What confused me is that other filesystems the disk cache is managed by the kernel's boring old regular cache pool, and so doesn't appear as "used" in the memory usage metrics (it gets labelled "cached", normally).
So I guess its gone way up because pihole is doing a huge amount of read/writes with 2.6 million domains. I am also guessing that ZFS will re-allocate that RAM as required if it is doing other things. That is a question - is that right Dan? What do you mean by tuning my ARC to something sane?
Thanks again for teaching me this stuff.
PS: I have a 1TB SSD L2ARC but it doesn't get used much.
This is not the case. The domains are read into memory, and there are no more read/writes with this many domains than with 50K domains.
Pi-hole writes to the dnsmasq log at /var/log/pihole.log, the Pi-hole log at /var/log/pihole-FTL.log, and to the long term database at /etc/pihole/pihole-FTL.db. The amount of writing is generally proportional to the number of DNS queries the Pi-hole processes.
Your previous output showed that Pi-hole was using 463 MB of RAM, which sounds about right.
Arc tuning for ZFS is a dark art. There's a ton of different opinions on what to set for minimum, what to set for maximum and how to decide how much of your memory should be consumed. ZFS is notorious for eating memory, especially if you have dedupe enabled for your pool(s).
And I'm not all that surprised the L2ARC isn't being touched if there's no constraint on the amount of RAM you've allowed ZFS to take over.
Yeah, understood. But what is happening is ZFS is caching a huge amount of transaction activity that pihole is undertaking. Might not be read/writes to disk, but read/writes into RAM cache. And that makes a lot of sense because DNS is by definition a very transactional system - micro transactions but a huge amount over a 24 hour period. So ZFS is caching all of that to make it run more efficiently - or at least thinking that is the best outcome here.
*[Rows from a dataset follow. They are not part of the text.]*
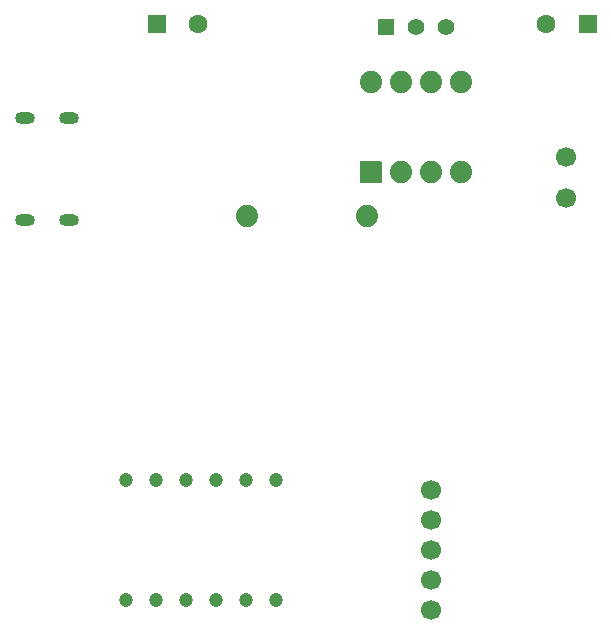
<source format=gbr>
G04 #@! TF.GenerationSoftware,KiCad,Pcbnew,9.0.4*
G04 #@! TF.CreationDate,2025-09-12T18:01:42+08:00*
G04 #@! TF.ProjectId,boost-convertor,626f6f73-742d-4636-9f6e-766572746f72,rev?*
G04 #@! TF.SameCoordinates,Original*
G04 #@! TF.FileFunction,Soldermask,Bot*
G04 #@! TF.FilePolarity,Negative*
%FSLAX46Y46*%
G04 Gerber Fmt 4.6, Leading zero omitted, Abs format (unit mm)*
G04 Created by KiCad (PCBNEW 9.0.4) date 2025-09-12 18:01:42*
%MOMM*%
%LPD*%
G01*
G04 APERTURE LIST*
G04 Aperture macros list*
%AMRoundRect*
0 Rectangle with rounded corners*
0 $1 Rounding radius*
0 $2 $3 $4 $5 $6 $7 $8 $9 X,Y pos of 4 corners*
0 Add a 4 corners polygon primitive as box body*
4,1,4,$2,$3,$4,$5,$6,$7,$8,$9,$2,$3,0*
0 Add four circle primitives for the rounded corners*
1,1,$1+$1,$2,$3*
1,1,$1+$1,$4,$5*
1,1,$1+$1,$6,$7*
1,1,$1+$1,$8,$9*
0 Add four rect primitives between the rounded corners*
20,1,$1+$1,$2,$3,$4,$5,0*
20,1,$1+$1,$4,$5,$6,$7,0*
20,1,$1+$1,$6,$7,$8,$9,0*
20,1,$1+$1,$8,$9,$2,$3,0*%
G04 Aperture macros list end*
%ADD10O,1.700000X1.000000*%
%ADD11C,1.700000*%
%ADD12C,1.200000*%
%ADD13RoundRect,0.102000X0.838200X-0.838200X0.838200X0.838200X-0.838200X0.838200X-0.838200X-0.838200X0*%
%ADD14C,1.880400*%
%ADD15R,1.600000X1.600000*%
%ADD16C,1.600000*%
%ADD17RoundRect,0.102000X-0.609000X-0.609000X0.609000X-0.609000X0.609000X0.609000X-0.609000X0.609000X0*%
%ADD18C,1.422000*%
G04 APERTURE END LIST*
D10*
X90078900Y-69820032D03*
X93878900Y-69820002D03*
X93878900Y-61179998D03*
X90078900Y-61179968D03*
D11*
X135900000Y-64500000D03*
X135900000Y-68000000D03*
D12*
X111400000Y-102000000D03*
X108860000Y-91840000D03*
X106320000Y-91840000D03*
X98700000Y-91840000D03*
X103780000Y-102000000D03*
X108860000Y-102000000D03*
X103780000Y-91840000D03*
X98700000Y-102000000D03*
X101240000Y-102000000D03*
X106320000Y-102000000D03*
X111400000Y-91840000D03*
X101240000Y-91840000D03*
D13*
X119440000Y-65810000D03*
D14*
X121980000Y-65810000D03*
X124520000Y-65810000D03*
X127060000Y-65810000D03*
X127060000Y-58190000D03*
X124520000Y-58190000D03*
X121980000Y-58190000D03*
X119440000Y-58190000D03*
D15*
X101250000Y-53250000D03*
D16*
X104750000Y-53250000D03*
D11*
X124450000Y-92695000D03*
X124450000Y-95235000D03*
X124450000Y-97775000D03*
X124450000Y-100315000D03*
X124450000Y-102855000D03*
D14*
X108920000Y-69500000D03*
X119080000Y-69500000D03*
D15*
X137750000Y-53250000D03*
D16*
X134250000Y-53250000D03*
D17*
X120670000Y-53500000D03*
D18*
X123210000Y-53500000D03*
X125750000Y-53500000D03*
M02*

</source>
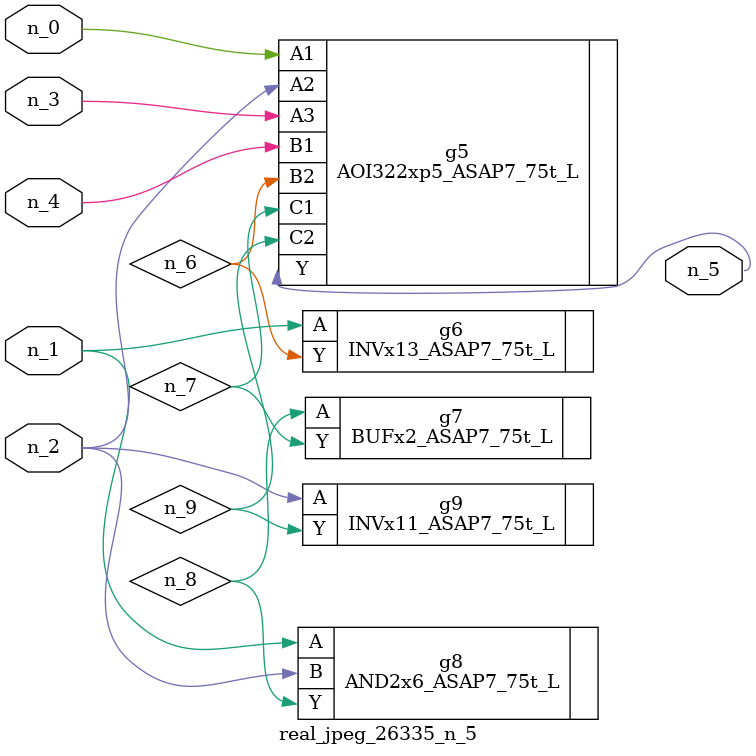
<source format=v>
module real_jpeg_26335_n_5 (n_4, n_0, n_1, n_2, n_3, n_5);

input n_4;
input n_0;
input n_1;
input n_2;
input n_3;

output n_5;

wire n_8;
wire n_6;
wire n_7;
wire n_9;

AOI322xp5_ASAP7_75t_L g5 ( 
.A1(n_0),
.A2(n_2),
.A3(n_3),
.B1(n_4),
.B2(n_6),
.C1(n_7),
.C2(n_9),
.Y(n_5)
);

INVx13_ASAP7_75t_L g6 ( 
.A(n_1),
.Y(n_6)
);

AND2x6_ASAP7_75t_L g8 ( 
.A(n_1),
.B(n_2),
.Y(n_8)
);

INVx11_ASAP7_75t_L g9 ( 
.A(n_2),
.Y(n_9)
);

BUFx2_ASAP7_75t_L g7 ( 
.A(n_8),
.Y(n_7)
);


endmodule
</source>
I have also learned that ZFS will make a decision if file transfers or other things need the RAM, it will automatically adjust its cache for pihole.
BTW, I only have learned this since my original post only just an hour ago.
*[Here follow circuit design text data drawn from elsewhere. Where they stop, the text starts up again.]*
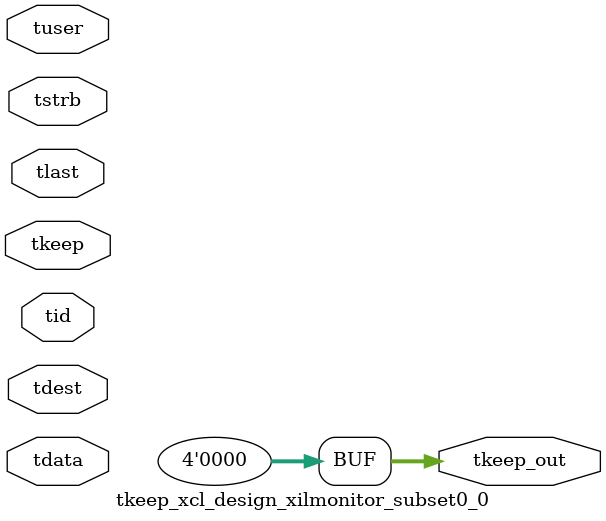
<source format=v>


`timescale 1ps/1ps

module tkeep_xcl_design_xilmonitor_subset0_0 #
(
parameter C_S_AXIS_TDATA_WIDTH = 32,
parameter C_S_AXIS_TUSER_WIDTH = 0,
parameter C_S_AXIS_TID_WIDTH   = 0,
parameter C_S_AXIS_TDEST_WIDTH = 0,
parameter C_M_AXIS_TDATA_WIDTH = 32
)
(
input  [(C_S_AXIS_TDATA_WIDTH == 0 ? 1 : C_S_AXIS_TDATA_WIDTH)-1:0     ] tdata,
input  [(C_S_AXIS_TUSER_WIDTH == 0 ? 1 : C_S_AXIS_TUSER_WIDTH)-1:0     ] tuser,
input  [(C_S_AXIS_TID_WIDTH   == 0 ? 1 : C_S_AXIS_TID_WIDTH)-1:0       ] tid,
input  [(C_S_AXIS_TDEST_WIDTH == 0 ? 1 : C_S_AXIS_TDEST_WIDTH)-1:0     ] tdest,
input  [(C_S_AXIS_TDATA_WIDTH/8)-1:0 ] tkeep,
input  [(C_S_AXIS_TDATA_WIDTH/8)-1:0 ] tstrb,
input                                                                    tlast,
output [(C_M_AXIS_TDATA_WIDTH/8)-1:0 ] tkeep_out
);

assign tkeep_out = {1'b0};

endmodule


</source>
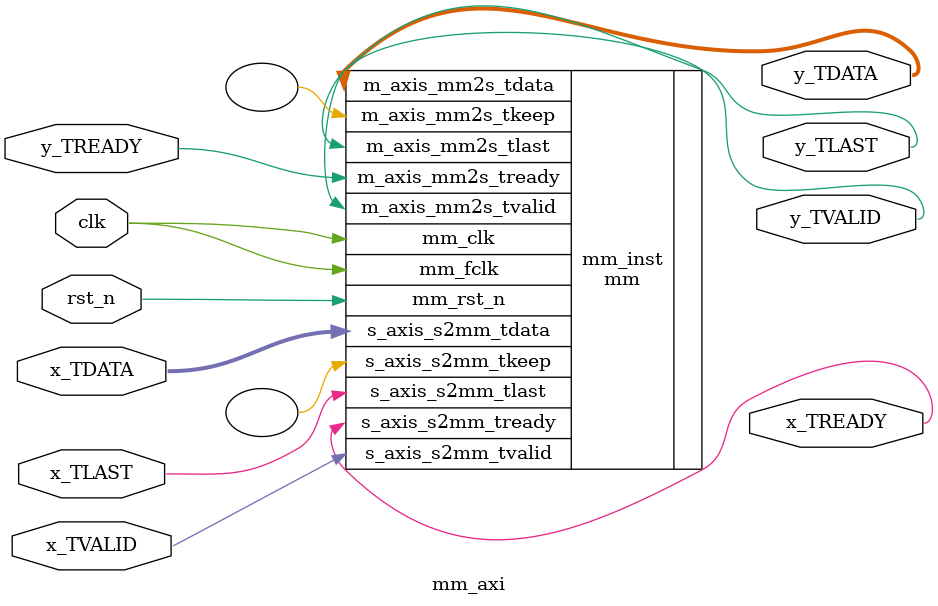
<source format=v>

module mm_axi 
#(
	parameter M=16,
	parameter N1=16,
	parameter N2=16
) (
        clk,
//        fclk,
        rst_n,
	// incoming stream
        x_TDATA,
        x_TVALID,
        x_TREADY,
        x_TLAST,
	// outgoing stream
        y_TDATA,
        y_TVALID,
        y_TREADY,
        y_TLAST
);

input   clk;
// input   fclk;
input   rst_n;
input  [31:0] x_TDATA;
input   x_TVALID;
output   x_TREADY;
input  [0:0] x_TLAST;
output  [31:0] y_TDATA;
output   y_TVALID;
input   y_TREADY;
output  [0:0] y_TLAST;

mm #(.M(M), .N1(N1), .N2(N2), .D_W(8), .D_W_ACC(16))
mm_inst (
	.mm_clk(clk),
	.mm_fclk(clk),
	.mm_rst_n(rst_n),

	.s_axis_s2mm_tdata(x_TDATA),
	.s_axis_s2mm_tkeep(),
	.s_axis_s2mm_tlast(x_TLAST),
	.s_axis_s2mm_tready(x_TREADY),
	.s_axis_s2mm_tvalid(x_TVALID),

	.m_axis_mm2s_tdata(y_TDATA),
	.m_axis_mm2s_tkeep(),
	.m_axis_mm2s_tlast(y_TLAST),
	.m_axis_mm2s_tready(y_TREADY),
	.m_axis_mm2s_tvalid(y_TVALID)
);

endmodule //mm_axi


</source>
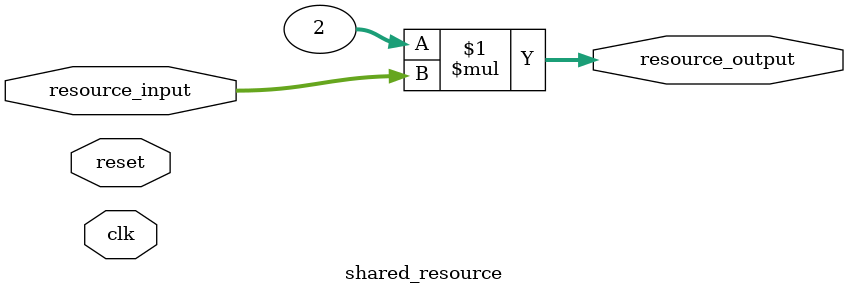
<source format=v>
module shared_resource (
    input  wire        clk,
    input  wire        reset,
    
    input  wire [31:0]       resource_input,
    output wire [31:0]       resource_output
);

        assign resource_output = 2 * resource_input;

endmodule
</source>
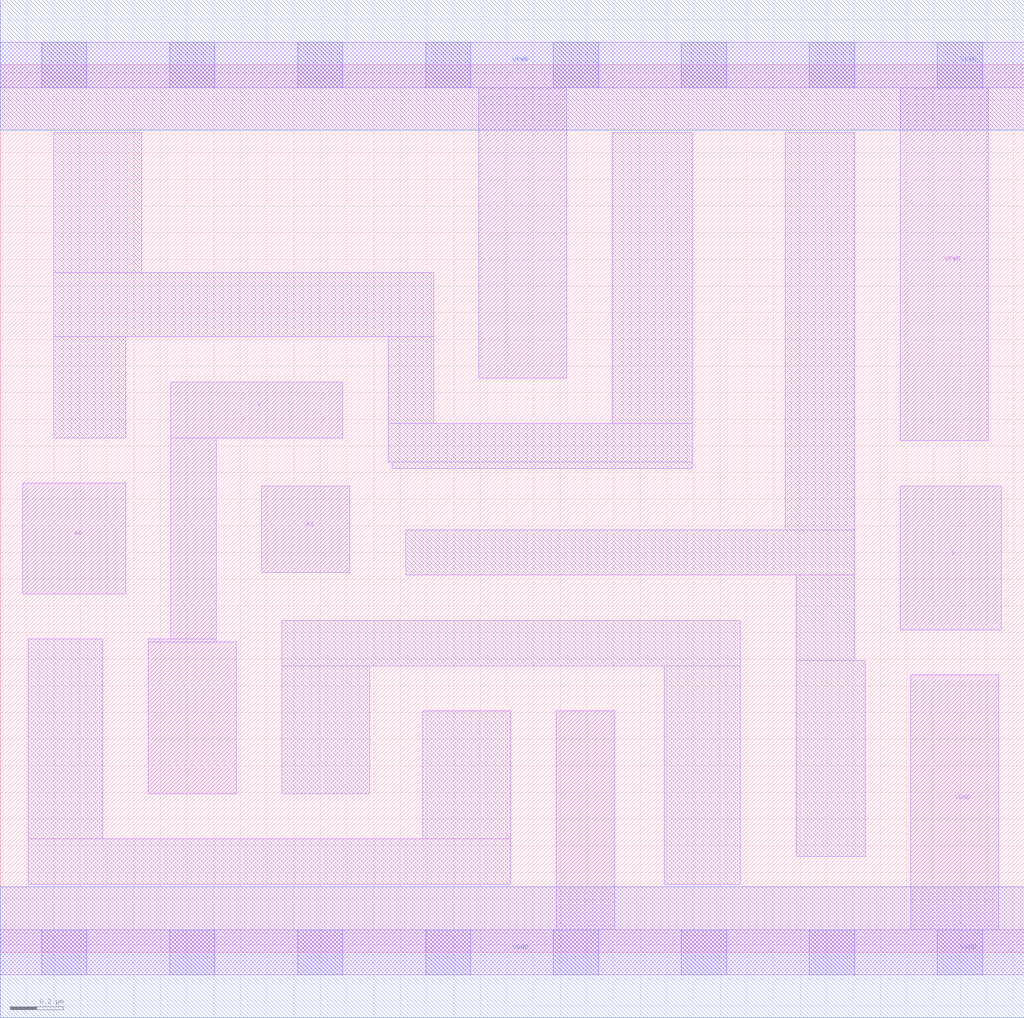
<source format=lef>
# Copyright 2020 The SkyWater PDK Authors
#
# Licensed under the Apache License, Version 2.0 (the "License");
# you may not use this file except in compliance with the License.
# You may obtain a copy of the License at
#
#     https://www.apache.org/licenses/LICENSE-2.0
#
# Unless required by applicable law or agreed to in writing, software
# distributed under the License is distributed on an "AS IS" BASIS,
# WITHOUT WARRANTIES OR CONDITIONS OF ANY KIND, either express or implied.
# See the License for the specific language governing permissions and
# limitations under the License.
#
# SPDX-License-Identifier: Apache-2.0

VERSION 5.7 ;
  NAMESCASESENSITIVE ON ;
  NOWIREEXTENSIONATPIN ON ;
  DIVIDERCHAR "/" ;
  BUSBITCHARS "[]" ;
UNITS
  DATABASE MICRONS 200 ;
END UNITS
MACRO sky130_fd_sc_lp__mux2i_1
  CLASS CORE ;
  SOURCE USER ;
  FOREIGN sky130_fd_sc_lp__mux2i_1 ;
  ORIGIN  0.000000  0.000000 ;
  SIZE  3.840000 BY  3.330000 ;
  SYMMETRY X Y R90 ;
  SITE unit ;
  PIN A0
    ANTENNAGATEAREA  0.315000 ;
    DIRECTION INPUT ;
    USE SIGNAL ;
    PORT
      LAYER li1 ;
        RECT 0.085000 1.345000 0.470000 1.760000 ;
    END
  END A0
  PIN A1
    ANTENNAGATEAREA  0.315000 ;
    DIRECTION INPUT ;
    USE SIGNAL ;
    PORT
      LAYER li1 ;
        RECT 0.980000 1.425000 1.310000 1.750000 ;
    END
  END A1
  PIN S
    ANTENNAGATEAREA  0.630000 ;
    DIRECTION INPUT ;
    USE SIGNAL ;
    PORT
      LAYER li1 ;
        RECT 3.375000 1.210000 3.755000 1.750000 ;
    END
  END S
  PIN Y
    ANTENNADIFFAREA  0.693000 ;
    DIRECTION OUTPUT ;
    USE SIGNAL ;
    PORT
      LAYER li1 ;
        RECT 0.555000 0.595000 0.885000 1.165000 ;
        RECT 0.555000 1.165000 0.810000 1.175000 ;
        RECT 0.640000 1.175000 0.810000 1.930000 ;
        RECT 0.640000 1.930000 1.285000 2.140000 ;
    END
  END Y
  PIN VGND
    DIRECTION INOUT ;
    USE GROUND ;
    PORT
      LAYER li1 ;
        RECT 0.000000 -0.085000 3.840000 0.085000 ;
        RECT 2.085000  0.085000 2.305000 0.905000 ;
        RECT 3.415000  0.085000 3.745000 1.040000 ;
      LAYER mcon ;
        RECT 0.155000 -0.085000 0.325000 0.085000 ;
        RECT 0.635000 -0.085000 0.805000 0.085000 ;
        RECT 1.115000 -0.085000 1.285000 0.085000 ;
        RECT 1.595000 -0.085000 1.765000 0.085000 ;
        RECT 2.075000 -0.085000 2.245000 0.085000 ;
        RECT 2.555000 -0.085000 2.725000 0.085000 ;
        RECT 3.035000 -0.085000 3.205000 0.085000 ;
        RECT 3.515000 -0.085000 3.685000 0.085000 ;
      LAYER met1 ;
        RECT 0.000000 -0.245000 3.840000 0.245000 ;
    END
  END VGND
  PIN VPWR
    DIRECTION INOUT ;
    USE POWER ;
    PORT
      LAYER li1 ;
        RECT 0.000000 3.245000 3.840000 3.415000 ;
        RECT 1.795000 2.155000 2.125000 3.245000 ;
        RECT 3.375000 1.920000 3.705000 3.245000 ;
      LAYER mcon ;
        RECT 0.155000 3.245000 0.325000 3.415000 ;
        RECT 0.635000 3.245000 0.805000 3.415000 ;
        RECT 1.115000 3.245000 1.285000 3.415000 ;
        RECT 1.595000 3.245000 1.765000 3.415000 ;
        RECT 2.075000 3.245000 2.245000 3.415000 ;
        RECT 2.555000 3.245000 2.725000 3.415000 ;
        RECT 3.035000 3.245000 3.205000 3.415000 ;
        RECT 3.515000 3.245000 3.685000 3.415000 ;
      LAYER met1 ;
        RECT 0.000000 3.085000 3.840000 3.575000 ;
    END
  END VPWR
  OBS
    LAYER li1 ;
      RECT 0.105000 0.255000 1.915000 0.425000 ;
      RECT 0.105000 0.425000 0.385000 1.175000 ;
      RECT 0.200000 1.930000 0.470000 2.310000 ;
      RECT 0.200000 2.310000 1.625000 2.550000 ;
      RECT 0.200000 2.550000 0.530000 3.075000 ;
      RECT 1.055000 0.595000 1.385000 1.075000 ;
      RECT 1.055000 1.075000 2.775000 1.245000 ;
      RECT 1.455000 1.840000 2.595000 1.985000 ;
      RECT 1.455000 1.985000 1.625000 2.310000 ;
      RECT 1.470000 1.815000 2.595000 1.840000 ;
      RECT 1.520000 1.415000 3.205000 1.585000 ;
      RECT 1.585000 0.425000 1.915000 0.905000 ;
      RECT 2.295000 1.985000 2.595000 3.075000 ;
      RECT 2.490000 0.255000 2.775000 1.075000 ;
      RECT 2.945000 1.585000 3.205000 3.075000 ;
      RECT 2.985000 0.360000 3.245000 1.095000 ;
      RECT 2.985000 1.095000 3.205000 1.415000 ;
  END
END sky130_fd_sc_lp__mux2i_1

</source>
Well, I do agree with you in part, the bit that I would define as the issue is actually me. I misunderstood how things fit together. Pi-hole is working normally - fantastic in fact. Love it. I don't think its ZFS though either. I think it's doing exactly what it is designed to do. Cache. And to be fair, if nothing else is using the RAM at that point in time, it should give it to pi-hole to run faster. If something else comes along that could use it better, ZFS apparently uses its dark art to work out what gets what RAM allocation. I'll just take a wait and see approach to it all and see how performance goes and whether I need to tweak ZFS arc - something I will need to learn before I go near touching it :).
Thanks for your support in this thread. I really appreciate it!
Well, it is only caching disk I/O, right? The entire DNS traffic happens over sockets (typ. UDP), so that is entirely out of scope for the file system. What could indeed be interesting here is how ZFS handles shared memory. These are pseudo-files on disk that actually exist in memory only. They are in /dev/shm and this should typically be a RAM-disk to not cause any writing to your disks.
Please provide the output of
df -h /dev/shm
on your system.
The only other places where stuff is often written to are the log file and the database
However, we're not actually reading anything (looking at the log files) or only some very few bytes (long-term database) from these files so they don't ever need to be cached. In fact, caching them may be the issue here (check the database file size!) as, if your caching is configured to place a dedicated copy of the same (say 500 MB) file on every update, it is absolutely clear that this will fill within, at most, hours.
From whatever direction we look at it: Yes, the caching needs tuning. Hopefully, my comment gives you some more info to play with/check when doing further tweaking.